High-gloss, high-definition patterns with inlaid edges (or rounded corners)--like embellishments embellished with plastic plates that mimic "welding"--can be printed on multicolored patterns, such as logos. The selected transparent paste requires no milky white or yellow after drying, which also has a high gloss. Increase the viscosity of the thickened ink if needed. This pattern generally does not require a right angle, so don't worry too much about the consistency of the ink.


Make a matte (or rounded) matte (rough surface) pattern with a low-viscosity ink at the beginning. Gradually add a small amount of thickening agent, but at the same time pay attention to the fluidity of the ink, so do not wait until the ink becomes a group of paste and then stop. If necessary, add thinner to increase fluidity and add a little foaming agent in order to increase the dullness of the matte surface. Because you don't need a right angle, you can add a little more, but don't overdo it to make it a standard foaming ink (this will make the finished surface wrinkle-free and less durable).


Printing method

"Make action" is the key here. Developing a method can keep your production uninterrupted. If your technology can only be proofed, it is unprofitable.

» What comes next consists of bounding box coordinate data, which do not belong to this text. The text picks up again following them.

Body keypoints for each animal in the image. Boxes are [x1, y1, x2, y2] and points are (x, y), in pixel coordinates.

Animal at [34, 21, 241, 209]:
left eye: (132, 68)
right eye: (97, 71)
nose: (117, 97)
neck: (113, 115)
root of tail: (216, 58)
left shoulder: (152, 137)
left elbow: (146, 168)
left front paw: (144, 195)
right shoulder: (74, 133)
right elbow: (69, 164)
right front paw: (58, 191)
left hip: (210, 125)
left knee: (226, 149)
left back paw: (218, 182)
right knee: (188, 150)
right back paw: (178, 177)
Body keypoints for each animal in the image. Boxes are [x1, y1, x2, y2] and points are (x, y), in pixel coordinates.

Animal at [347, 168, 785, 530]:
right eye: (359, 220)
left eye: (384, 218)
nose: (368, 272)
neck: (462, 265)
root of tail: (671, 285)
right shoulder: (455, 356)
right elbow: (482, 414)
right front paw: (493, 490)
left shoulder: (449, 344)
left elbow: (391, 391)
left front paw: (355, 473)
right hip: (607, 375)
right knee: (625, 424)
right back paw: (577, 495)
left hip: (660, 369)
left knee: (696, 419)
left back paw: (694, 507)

Any printed pattern must have a good screen, to ensure that there is enough "free" area around the design pattern, which means that the frame should be large enough to not allow the printed area to be based on all or almost all of your frame. Select the appropriate ink scraper and ink stroke distance. After the screen is ready, there is no way to expand the size or increase the scratch stroke. Unless you have to do the screen. Then start with a squeegee with a hardness of approximately 70 degrees. It is a good idea to have a variety of different hardness scrapers. If it is double or triple, it can be better controlled. The ink pushback plate should be adjusted to the maximum loading of the screen (referring to the ink filling the open mesh). If the ink can be pushed back properly, scraping the ink becomes easier.

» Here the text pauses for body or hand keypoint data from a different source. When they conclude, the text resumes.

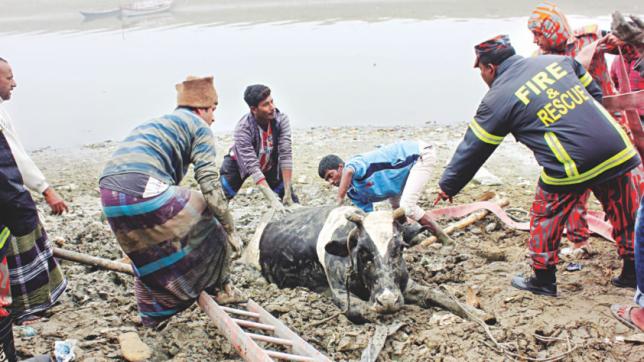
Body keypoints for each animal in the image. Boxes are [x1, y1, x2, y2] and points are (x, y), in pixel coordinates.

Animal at [242, 205, 462, 324]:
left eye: (400, 248)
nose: (387, 301)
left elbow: (441, 297)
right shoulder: (340, 292)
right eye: (363, 251)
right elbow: (363, 311)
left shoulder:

Network distance is a critical adjustment and it is also very important. If there is not enough mesh distance, ink cannot be released from the screen to clothing. Because the net distance is directly related to the screen tension. Tension high screen requires a low network distance. Therefore, if necessary, increase the net pitch of the low-tension screen.

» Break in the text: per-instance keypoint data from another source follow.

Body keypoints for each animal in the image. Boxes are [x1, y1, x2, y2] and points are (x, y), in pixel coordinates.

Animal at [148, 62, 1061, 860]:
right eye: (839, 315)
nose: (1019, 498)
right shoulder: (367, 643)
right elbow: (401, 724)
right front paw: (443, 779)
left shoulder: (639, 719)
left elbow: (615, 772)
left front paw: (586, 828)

At the beginning, the printing ink and the ink return speed are all adjusted to the lowest level, and the speed is gradually reduced without affecting the printing effect. If the pressure is too high, you will squeeze the ink into the fabric. It is best to let the ink “sit” on the clothing.

If you want the maximum thickness, then dry it and put on another layer. Printing two thin layers is much easier than printing a thick layer.

Instant drying


The drying time needs to be carefully calculated to achieve the most suitable drying fixing effect and temperature. Remember that not all instant dryers are the same. For example, quartz tube dryers heat up quickly. It can quickly dry the surface but another 2/3 thickness of ink, which is not heated. Therefore, the first ink layer is inconsistent in physical and chemical states. This may cause the first layer of ink to not support the second layer of ink well, which is a problem that often arises in thick printing. In this case, infrared drying panel is more appropriate. If the amount of ink is large, it must be fully heated and dried, and more time is needed. If you want to superimpose your print pattern layer by layer, you will need to dry it more than once. So you need a second or more instantaneous dryer.


Final drying


Cured thermoset inks typically use a temperature of 360oF (160°C), except that one hundred times is a 3x (or higher) ink layer thickness. It takes more time for such a thick print pattern to reach the drying temperature, so consider the dwell time when adjusting the oven temperature. You can also increase the drying temperature, but do not attempt to dry it too fast. Drying at high temperatures for a short time can cause other problems.